AKM'nin yıkılmasını isteyen iktidara karşı mimarlarla, proje müellifleri ile bir tür arayüz oluşturan bu kişiler değerlendirme yaptılar ve onu restorasyona ikna ettiler. "Önce yıkalım, sonra düşünelim" demek bana "önce asalım, sonra yargılayalım" demek gibi geliyor, o tarihte iktidara bu söylenmişti ve otoriter yaklaşım bu şekilde çözülmüştü.
Eğer bunu yapmazsanaz, yalnızca yıkalım yeniden yapalım (ya da burası kutsaldır, buraya dokunamazsın) derseniz, düşünceyi yasaklamış olursunuz.
AKM'de ne olduğunu, restorasyon sürecinin nasıl başarıldığını ve nasıl kaybedildiğini ne yazık ki kamuoyu bilmiyor.
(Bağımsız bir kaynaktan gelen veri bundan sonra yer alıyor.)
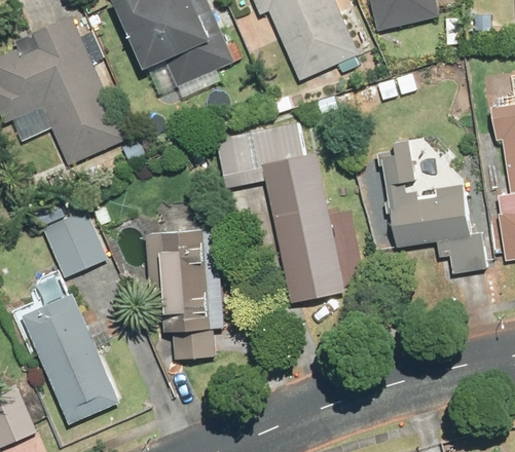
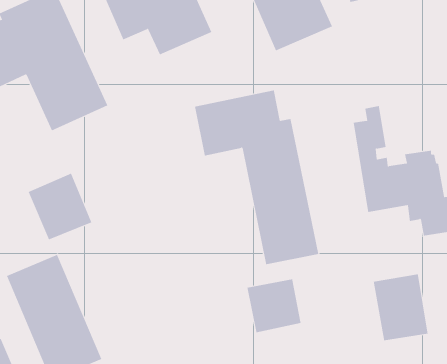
building: [145,228,225,360] -> none
building: none -> [373,274,428,341]
building: none -> [247,278,301,333]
Otoriter yönetimlerin bir özelliği de zaten bu tür kamusal konuları muallakta bırakmaktır.
İktidar biliyorsunuzdur belki sivil girişimi yarışmaya veya yeni projeye ikna etmeye çalıştı, uzun bir süre. Amaç öncelikle mevcut yapının yıkılmasıydı.
Bu bile AKM'nin bir hafıza mekanı olarak ne kadar önemli olduğunu ve meselenin iktidar alanında değil, bağımsız bir mimari platformda tartışılması gerektiğini gösteriyor.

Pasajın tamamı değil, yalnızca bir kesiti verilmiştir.